Data taken from a dataset
——
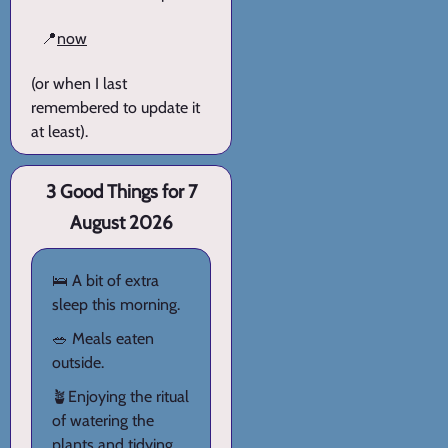
📍
now
(or when I last
remembered to update it
at least).
3 Good Things for 7
August 2026
🛌 A bit of extra
sleep this morning.
🥗 Meals eaten
outside.
🪴Enjoying the ritual
of watering the
plants and tidying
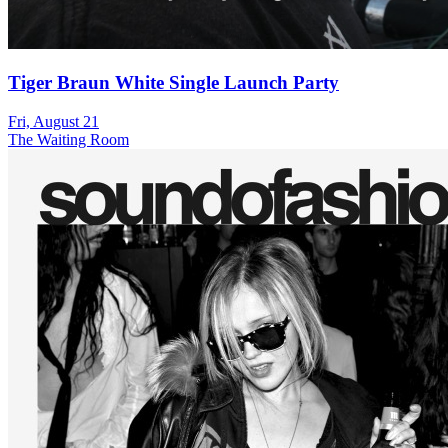
Tiger Braun White Single Launch Party
Fri, August 21
The Waiting Room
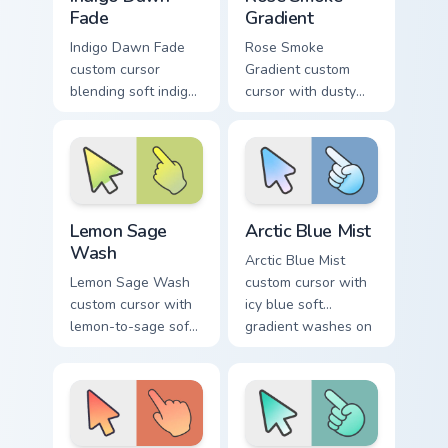
Fade
Gradient
Indigo Dawn Fade
Rose Smoke
custom cursor
Gradient custom
blending soft indigo
cursor with dusty
into warm dawn
rose fading into soft
orange on a minimal
smoke cream on
arrow and hand.
arrow and pointer.
Lemon Sage Wash custom cursor pack preview for C
Arctic Blue Mist custom cur
Lemon Sage
Arctic Blue Mist
Wash
Arctic Blue Mist
Lemon Sage Wash
custom cursor with
custom cursor with
icy blue soft
lemon-to-sage soft
gradient washes on
gradient fills on a
a minimal arrow and
minimal arrow and
pointing hand.
hand pointer.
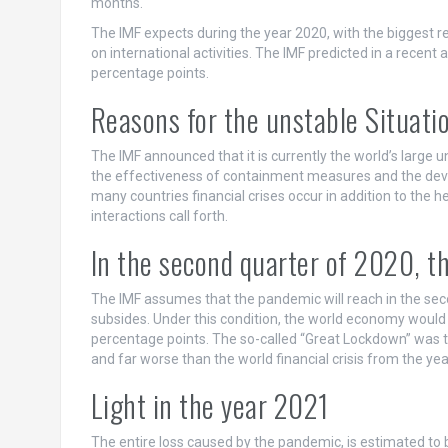
months.
The IMF expects during the year 2020, with the biggest re
on international activities. The IMF predicted in a recent 
percentage points.
Reasons for the unstable Situati
The IMF announced that it is currently the world’s large 
the effectiveness of containment measures and the devel
many countries financial crises occur in addition to the h
interactions call forth.
In the second quarter of 2020, t
The IMF assumes that the pandemic will reach in the seco
subsides. Under this condition, the world economy would
percentage points. The so-called “Great Lockdown” was th
and far worse than the world financial crisis from the ye
Light in the year 2021
The entire loss caused by the pandemic, is estimated to b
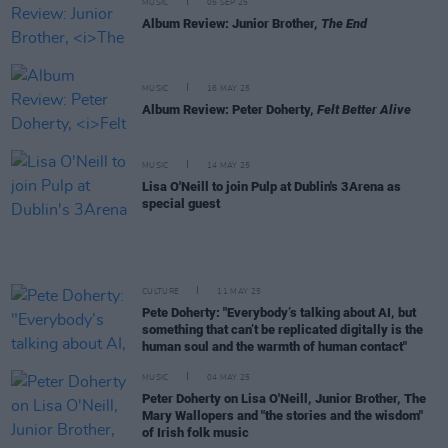
MUSIC
05 SEP 25
Album Review: Junior Brother,
The End
MUSIC
16 MAY 25
Album Review: Peter Doherty,
Felt Better Alive
MUSIC
14 MAY 25
Lisa O'Neill to join Pulp at Dublin's 3Arena as
special guest
CULTURE
11 MAY 25
Pete Doherty: "Everybody’s talking about AI, but
something that can’t be replicated digitally is the
human soul and the warmth of human contact"
MUSIC
04 MAY 25
Peter Doherty on Lisa O'Neill, Junior Brother, The
Mary Wallopers and "the stories and the wisdom"
of Irish folk music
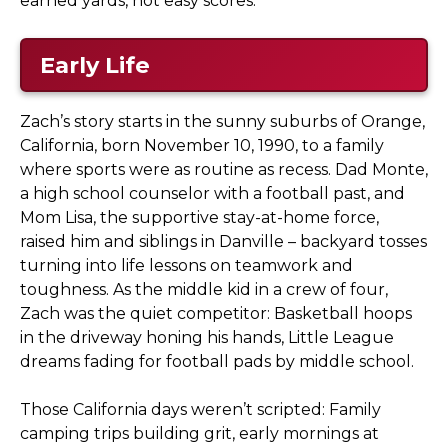
earned yards, not easy scores.
Early Life
Zach’s story starts in the sunny suburbs of Orange,
California, born November 10, 1990, to a family
where sports were as routine as recess. Dad Monte,
a high school counselor with a football past, and
Mom Lisa, the supportive stay-at-home force,
raised him and siblings in Danville – backyard tosses
turning into life lessons on teamwork and
toughness. As the middle kid in a crew of four,
Zach was the quiet competitor: Basketball hoops
in the driveway honing his hands, Little League
dreams fading for football pads by middle school.
Those California days weren’t scripted: Family
camping trips building grit, early mornings at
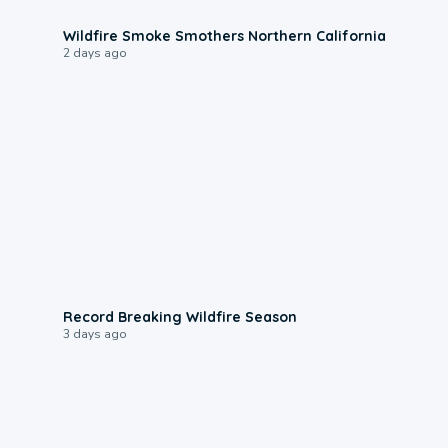
0:17
Wildfire Smoke Smothers Northern California
2 days ago
1:33
Record Breaking Wildfire Season
3 days ago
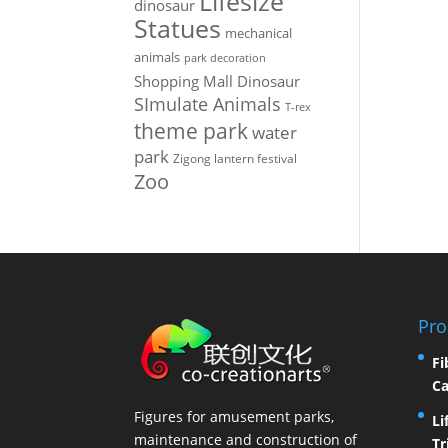
Lifesize
dinosaur
Statues
mechanical
animals
park decoration
Shopping Mall Dinosaur
SImulate Animals
T-rex
theme park
water
park
Zigong lantern festival
Zoo
Pro
Fi
Ca
Figures for amusement parks,
Li
maintenance and construction of
Tr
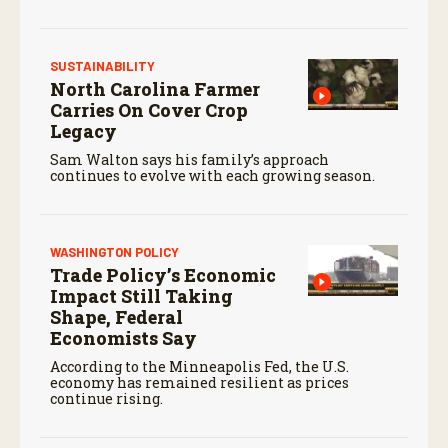
SUSTAINABILITY
North Carolina Farmer
Carries On Cover Crop
Legacy
Sam Walton says his family’s approach
continues to evolve with each growing season.
WASHINGTON POLICY
Trade Policy’s Economic
Impact Still Taking
Shape, Federal
Economists Say
According to the Minneapolis Fed, the U.S.
economy has remained resilient as prices
continue rising.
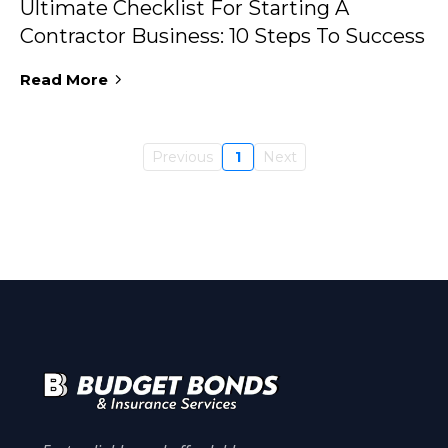
Ultimate Checklist For Starting A
Contractor Business: 10 Steps To Success
Read More
Previous
1
Next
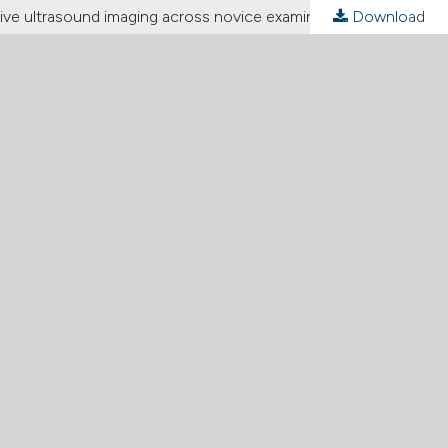
ative ultrasound imaging across novice examiners
Download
——
> [AIM OF THE TASK]: Write out every line of the data above word for word, leaving out the pictures.

> [YOUR SOLUTION]:
📍
now
(or when I last
remembered to update it
at least).
3 Good Things for 7
August 2026
🛌 A bit of extra
sleep this morning.
🥗 Meals eaten
outside.
🪴Enjoying the ritual
of watering the
plants and tidying
Tiger Braun White Single Launch Party
Fri, August 21
The Waiting Room
Fade
Gradient
Indigo Dawn Fade
Rose Smoke
custom cursor
Gradient custom
blending soft indigo
cursor with dusty
into warm dawn
rose fading into soft
orange on a minimal
smoke cream on
arrow and hand.
arrow and pointer.
Lemon Sage Wash custom cursor pack preview for C
Arctic Blue Mist custom cur
Lemon Sage
Arctic Blue Mist
Wash
Arctic Blue Mist
Lemon Sage Wash
custom cursor with
custom cursor with
icy blue soft
lemon-to-sage soft
gradient washes on
gradient fills on a
a minimal arrow and
minimal arrow and
pointing hand.
hand pointer.
months.
The IMF expects during the year 2020, with the biggest re
on international activities. The IMF predicted in a recent 
percentage points.
Reasons for the unstable Situati
The IMF announced that it is currently the world’s large 
the effectiveness of containment measures and the devel
many countries financial crises occur in addition to the h
interactions call forth.
In the second quarter of 2020, t
The IMF assumes that the pandemic will reach in the seco
subsides. Under this condition, the world economy would
percentage points. The so-called “Great Lockdown” was th
and far worse than the world financial crisis from the ye
Light in the year 2021
The entire loss caused by the pandemic, is estimated to b
MUSIC
05 SEP 25
Album Review: Junior Brother,
The End
MUSIC
16 MAY 25
Album Review: Peter Doherty,
Felt Better Alive
MUSIC
14 MAY 25
Lisa O'Neill to join Pulp at Dublin's 3Arena as
special guest
CULTURE
11 MAY 25
Pete Doherty: "Everybody’s talking about AI, but
something that can’t be replicated digitally is the
human soul and the warmth of human contact"
MUSIC
04 MAY 25
Peter Doherty on Lisa O'Neill, Junior Brother, The
Mary Wallopers and "the stories and the wisdom"
of Irish folk music
earned yards, not easy scores.
Early Life
Zach’s story starts in the sunny suburbs of Orange,
California, born November 10, 1990, to a family
where sports were as routine as recess. Dad Monte,
a high school counselor with a football past, and
Mom Lisa, the supportive stay-at-home force,
raised him and siblings in Danville – backyard tosses
turning into life lessons on teamwork and
toughness. As the middle kid in a crew of four,
Zach was the quiet competitor: Basketball hoops
in the driveway honing his hands, Little League
dreams fading for football pads by middle school.
Those California days weren’t scripted: Family
camping trips building grit, early mornings at
0:17
Wildfire Smoke Smothers Northern California
2 days ago
1:33
Record Breaking Wildfire Season
3 days ago
Lifesize
dinosaur
Statues
mechanical
animals
park decoration
Shopping Mall Dinosaur
SImulate Animals
T-rex
theme park
water
park
Zigong lantern festival
Zoo
Pro
Fi
Ca
Figures for amusement parks,
Li
maintenance and construction of
Tr
SUSTAINABILITY
North Carolina Farmer
Carries On Cover Crop
Legacy
Sam Walton says his family’s approach
continues to evolve with each growing season.
WASHINGTON POLICY
Trade Policy’s Economic
Impact Still Taking
Shape, Federal
Economists Say
According to the Minneapolis Fed, the U.S.
economy has remained resilient as prices
continue rising.
Ultimate Checklist For Starting A
Contractor Business: 10 Steps To Success
Read More
Previous
1
Next
ative ultrasound imaging across novice examiners
Download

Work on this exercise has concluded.